Note: it’s important to be safe when meeting new people in person or online. Do not share highly personal information with someone you have just met. If it is your first time meeting someone in person, consider meeting them in a public setting and tell a friend or family member where you are going.
Explore what solitude means to you
- Reconnect with your purpose: Is there a cause, mission, or set of values that is important to you or has been important to you in the past? You can reconnect with your purpose by reflecting on what is really important to you, whether that be certain causes like helping other people with mental health conditions or specific values like kindness, ease, or adventure. You may find that engaging with things that are meaningful to you during your alone time helps you feel less lonely than if you were to spend your time doing something like scrolling online or watching TV.

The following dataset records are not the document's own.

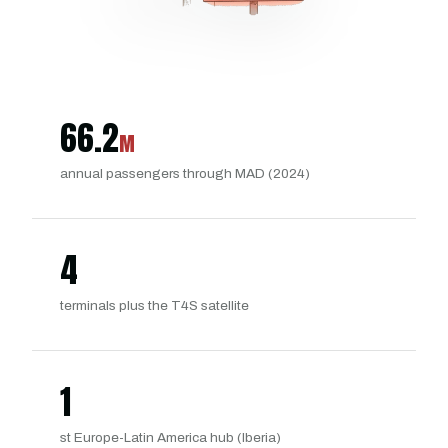
66.2
M
annual passengers through MAD (2024)
4
terminals plus the T4S satellite
1
st Europe-Latin America hub (Iberia)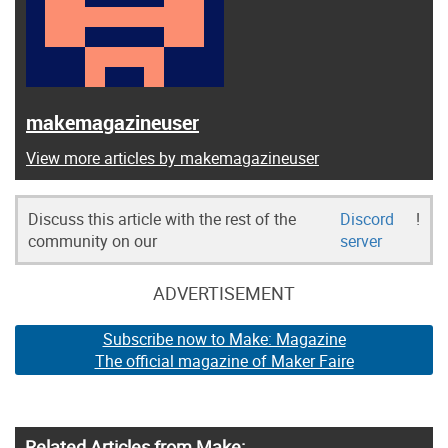
makemagazineuser
View more articles by makemagazineuser
Discuss this article with the rest of the
Discord
!
community on our
server
ADVERTISEMENT
Subscribe now to Make: Magazine
The official magazine of Maker Faire
Related Articles from Make: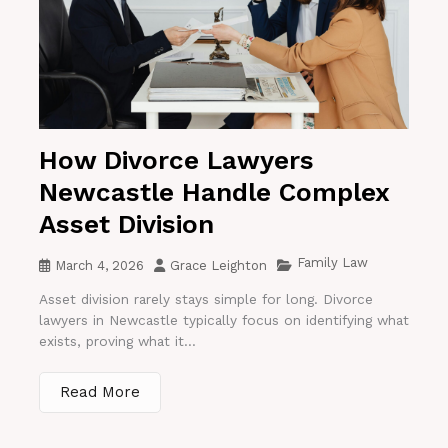
How Divorce Lawyers
Newcastle Handle Complex
Asset Division
Family Law
March 4, 2026
Grace Leighton
Asset division rarely stays simple for long. Divorce
lawyers in Newcastle typically focus on identifying what
exists, proving what it...
Read More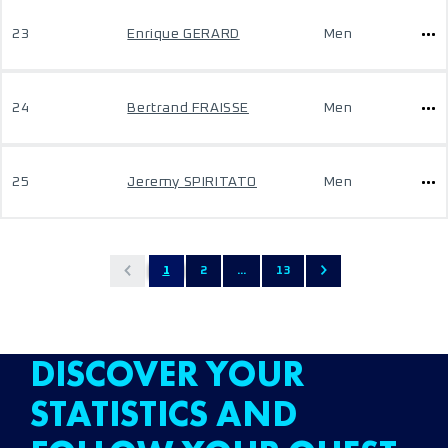
23
Enrique GERARD
Men
24
Bertrand FRAISSE
Men
25
Jeremy SPIRITATO
Men
1
2
...
13
DISCOVER YOUR
STATISTICS AND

- Engage in fun hobbies and activities: Have you started to find things that you used to enjoy boring or uninspiring? Consider trying new hobbies and activities that you haven’t tried before, or get back into hobbies and activities that you may have liked in the past. You don’t have to be good at the hobby to enjoy it, but building a sense of mastery can help you feel more fulfilled and less lonely when you spend time alone.
- Spend time outdoors: Spending time outside can have numerous benefits to your physical, mental, and emotional health. Being outdoors can help you take notice of the beauty and life surrounding you, which helps you feel more connected to others even if you are alone.
- Practice gratitude: Studies have shown that gratitude can help us think more positively, have stronger relationships, and feel better both physically and emotionally. Next time you’re alone, take a look around you and reflect on what makes you feel grateful. You might notice the feeling of sun on your skin, the sound of birds chirping outside, or the sense of comfort you feel in your room or home. Other ways that gratitude practice can help you feel more connected include writing a gratitude letter to someone you are grateful for, keeping a gratitude journal to note down things you are grateful for as you notice them, or writing down 3 good things that happened each day before you go to bed at night.
- Adopt a pet: Not only can having a pet give you company and help you feel less alone, but training, bonding with, and caring for a pet each day can be a very fulfilling way to spend your alone time. Taking care of a pet can increase feelings of connectedness and help you feel a sense of purpose. If you can’t adopt a pet yourself, consider volunteering at a local pet shelter or adoption event.
Connect with help if you need it
If being lonely is causing you to feel sad, anxious, and upset, consider speaking with a therapist or other mental health professional. A therapist can provide you with a safe space to share how you’re feeling, help you learn skills to approach new people, and identify challenges that might be in the way of exploring what solitude means to you. Visit NAMIHelpLine’s I need to see a Psychiatrist/Therapist. How can I find one? Knowledge Article to find resources for connecting with a mental health professional in your area.